Figure 2(a) shows the spectra of the input seed pulse to the CPA system and the output pulses from the CPA system with and without the LPFs, which were measured using a spectrometer (Ocean Photonics, HR4000). We found that the gain narrowing was compensated by the LPFs. The optimized phase mask used to compensate the higher-order dispersion, which was applied to the LC-SLM in the pulse shaper, was created using a simulated annealing (SA) algorithm. In the SA method, the output of the CPA system was focused into a rhodamine B solution using a water-immersion objective lens (Olympus UPLSAPO60 × W) with a numerical aperture (NA) of 1.2, and the resultant 2PEF was detected by a photomultiplier tube (PMT: Hamamatsu Photonics, R4220) [24]. Figure 2(b) shows the optimized phase mask for maximizing the resultant 2PEF signal. After the optimization, we recorded the second-order interferometric autocorrelation (IAC) trace. Figure 2(c) shows the measured IAC trace and the upper and lower envelopes of the IAC trace obtained by the FTL pulse, which were calculated from the output pulse from the CPA system with the LPFs in Fig. 2(a). Since the IAC trace obtained from the experiment is in good agreement with that from the calculation, we concluded that the pulse at the focal plane was an FTL pulse. As shown in Fig. 2(d), we extracted the intensity autocorrelation (AC) trace from the IAC trace. The full width at half maximum (FWHM) of the intensity AC trace was 142 fs. Assuming a sech2 pulse shape, the pulse duration at the focal plane was estimated to be 92 fs.
3. 3PEF-TF microscopy
Figure 3 shows a schematic diagram of the TF microscope. The output from the Yb-fiber CPA system described in previous section was diffracted by an 830-grooves/mm grating. To avoid the tilt of the TF plane on the sample, the incident angle on the grating was adjusted to about 62° so that the diffraction angle of the pulse central frequency was zero. The beam diameter at 1/e2 on the grating was about 5.0 mm. The grating was imaged in the sample using the combination of an imaging lens with a focal length of 375 mm and a water-immersion objective lens (Olympus UPLSAPO60 × W) with a focal length of 3 mm and a numerical aperture (NA) of 1.2. The chromatic aberration of the objective lens was optimized for the spectral region from the visible to the near-infrared wavelength. The back aperture of the objective lens was overfilled in the spectrally-dispersed direction. The imaging lens was assembled from two achromatic doublets (Thorlabs, AC508-750-C) placed symmetrically around a small air gap, which is known as the Plössl eyepiece [28]. The generated fluorescence signal was collected using the same objective lens and separated from the excitation pulses using a dichroic mirror (DM; Thorlabs, DMLP900). To remove the residual excitation pulses, a short-pass filter (SPF, Semrock, FF01-890/SP-25) and a band-pass filter (BPF; Semrock, FF01-550/88-25 for 2PEF, FF02-435/40-25 for 3PEF, respectively) were used. The fluorescence images were transferred on an image intensifier (II: Hamamatsu Photonics, C9546) by an imaging lens, which was a visible achromatic doublet (Thorlabs, AC508-1000-A) with a focal length of 1 m. The chromatic aberration of the imaging lens was optimized for the visible region and the focal length of the imaging lens was long enough to neglect the aberration. The images amplified using the image intensifier were recorded by a CMOS camera (Hamamatsu Photonics, ORCA-Flash4.0). By scanning the sample in the axial (z) direction with a stepping motor-driven stage with a step size of 100 nm, the 3D image was obtained.

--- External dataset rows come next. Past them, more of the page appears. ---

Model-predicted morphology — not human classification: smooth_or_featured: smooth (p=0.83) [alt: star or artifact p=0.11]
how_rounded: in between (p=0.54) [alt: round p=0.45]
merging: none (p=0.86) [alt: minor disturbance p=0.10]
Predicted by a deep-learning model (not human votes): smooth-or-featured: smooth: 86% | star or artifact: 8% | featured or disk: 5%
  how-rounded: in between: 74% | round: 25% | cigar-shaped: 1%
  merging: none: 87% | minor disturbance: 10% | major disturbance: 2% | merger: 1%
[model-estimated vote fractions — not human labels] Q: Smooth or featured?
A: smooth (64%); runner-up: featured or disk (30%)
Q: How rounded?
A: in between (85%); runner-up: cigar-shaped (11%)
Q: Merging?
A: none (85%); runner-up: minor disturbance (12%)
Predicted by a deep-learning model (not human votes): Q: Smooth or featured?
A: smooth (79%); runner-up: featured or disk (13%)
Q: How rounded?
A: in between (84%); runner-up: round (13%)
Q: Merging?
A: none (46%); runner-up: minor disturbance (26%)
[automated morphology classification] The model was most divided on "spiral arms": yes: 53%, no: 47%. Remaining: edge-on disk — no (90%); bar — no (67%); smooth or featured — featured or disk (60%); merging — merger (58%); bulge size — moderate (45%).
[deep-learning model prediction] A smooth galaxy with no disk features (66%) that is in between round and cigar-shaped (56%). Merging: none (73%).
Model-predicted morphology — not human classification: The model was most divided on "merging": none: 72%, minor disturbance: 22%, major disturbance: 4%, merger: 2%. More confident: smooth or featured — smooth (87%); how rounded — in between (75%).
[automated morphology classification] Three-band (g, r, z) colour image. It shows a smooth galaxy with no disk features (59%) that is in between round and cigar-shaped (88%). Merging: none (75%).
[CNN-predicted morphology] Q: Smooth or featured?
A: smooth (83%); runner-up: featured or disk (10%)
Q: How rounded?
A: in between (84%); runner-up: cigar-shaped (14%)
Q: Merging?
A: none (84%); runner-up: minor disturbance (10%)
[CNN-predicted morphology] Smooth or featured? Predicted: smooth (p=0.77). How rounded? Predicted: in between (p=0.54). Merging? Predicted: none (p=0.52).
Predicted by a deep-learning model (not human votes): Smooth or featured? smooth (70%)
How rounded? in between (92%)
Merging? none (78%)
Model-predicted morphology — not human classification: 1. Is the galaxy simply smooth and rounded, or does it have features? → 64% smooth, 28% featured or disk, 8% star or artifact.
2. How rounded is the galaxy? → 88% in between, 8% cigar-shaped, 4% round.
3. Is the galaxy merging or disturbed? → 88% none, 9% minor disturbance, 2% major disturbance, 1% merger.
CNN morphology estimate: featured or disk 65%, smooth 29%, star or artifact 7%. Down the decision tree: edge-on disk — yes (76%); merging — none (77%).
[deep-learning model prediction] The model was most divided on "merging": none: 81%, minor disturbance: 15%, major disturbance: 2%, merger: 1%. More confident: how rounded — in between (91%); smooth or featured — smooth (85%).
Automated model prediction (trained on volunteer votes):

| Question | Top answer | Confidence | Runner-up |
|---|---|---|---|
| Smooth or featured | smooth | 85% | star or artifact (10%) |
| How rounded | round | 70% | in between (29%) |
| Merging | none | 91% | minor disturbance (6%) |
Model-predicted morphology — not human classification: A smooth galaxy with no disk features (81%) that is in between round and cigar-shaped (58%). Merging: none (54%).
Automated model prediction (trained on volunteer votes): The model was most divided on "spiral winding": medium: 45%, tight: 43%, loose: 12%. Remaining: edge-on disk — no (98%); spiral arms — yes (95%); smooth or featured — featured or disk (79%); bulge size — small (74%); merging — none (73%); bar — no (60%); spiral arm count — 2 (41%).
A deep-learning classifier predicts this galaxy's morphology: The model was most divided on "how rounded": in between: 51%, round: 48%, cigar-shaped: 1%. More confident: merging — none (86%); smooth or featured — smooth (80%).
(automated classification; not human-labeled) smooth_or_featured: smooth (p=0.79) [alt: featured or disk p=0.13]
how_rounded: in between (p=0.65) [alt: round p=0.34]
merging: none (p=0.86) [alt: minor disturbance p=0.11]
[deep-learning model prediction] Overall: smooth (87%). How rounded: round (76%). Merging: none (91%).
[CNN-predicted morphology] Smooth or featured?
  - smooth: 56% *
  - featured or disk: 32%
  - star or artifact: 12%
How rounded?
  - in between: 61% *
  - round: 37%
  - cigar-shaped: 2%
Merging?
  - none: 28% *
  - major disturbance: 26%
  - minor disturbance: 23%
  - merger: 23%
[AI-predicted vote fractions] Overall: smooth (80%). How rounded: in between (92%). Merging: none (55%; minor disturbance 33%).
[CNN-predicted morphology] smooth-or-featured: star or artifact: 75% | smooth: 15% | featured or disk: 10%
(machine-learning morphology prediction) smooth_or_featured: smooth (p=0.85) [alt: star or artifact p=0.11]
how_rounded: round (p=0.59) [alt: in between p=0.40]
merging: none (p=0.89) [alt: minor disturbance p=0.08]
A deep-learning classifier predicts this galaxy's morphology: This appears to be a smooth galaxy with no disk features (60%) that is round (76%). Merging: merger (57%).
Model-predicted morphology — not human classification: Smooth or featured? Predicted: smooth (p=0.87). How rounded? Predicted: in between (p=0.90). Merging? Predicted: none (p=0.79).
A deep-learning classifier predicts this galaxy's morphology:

To estimate the excitation volume along the axial direction, we measured the signal distribution of one layer of 200-nm fluorescent beads (Molecular Probes, F8809 for 2PEF and F8805 for 3PEF). Figure 4 shows the measured signal distributions for the 2PEF-TF and 3PEF-TF microscopies, which were recorded using the PMT. The input powers for 2PEF-TF and 3PEF-TF microscopies were 5.5 mW and 55 mW, respectively. The exposure times were 100 ms. The FWHMs of the signal distributions for 2PEF-TF and 3PEF-TF were 2.1 µm and 1.6 µm, respectively. Thus, we found that the optical sectioning capability could be improved by a factor of 1.3 for 3PEF-TF. We evaluated the out-of-focus excitation for 2P-TF and 3P-TF from the full width at 1/100 maxima of the signal distributions, which were 69.2 µm and 11.8 µm, respectively. We were able to successfully suppress the out-of-focus excitation by a factor of 5.9.
We also calculated the axial response of TF microscopy based on m-photon excitation. The axial response for 2PEF-TF microscopy is given by [29]
(1) |
where z is the distance from the focal plane, and τ(z) is the pulse duration at z. The Rayleigh length zR is related to the optical sectioning capability provided by the TF effect, which depends on the NA of the objective lens, the spectrum of the excitation pulses, and the filling factor at the back focal plane of the objective lens. Since the 3PEF intensity is proportional to the cube of the excitation intensity I(z,t), the axial response for 3PEF-TF microscopy can be expressed as
(2) |
where the excitation peak intensity Ipeak(z) is inversely proportional to the pulse duration τ(z). Figure 4 also shows the calculated axial responses for 2PEF-TF and 3PEF-TF microscopies with zR = 0.61 µm, which were determined using the FWHM of 2.1 µm for 2PEF-TF microscopy in the experiment. The axial responses obtained from the experiment are in good agreement with the calculated values. Therefore, we were able to confirm that the cubic dependence of the 3PEF intensity on the excitation intensity allowed for the further confinement of the excitation volume along the axial direction.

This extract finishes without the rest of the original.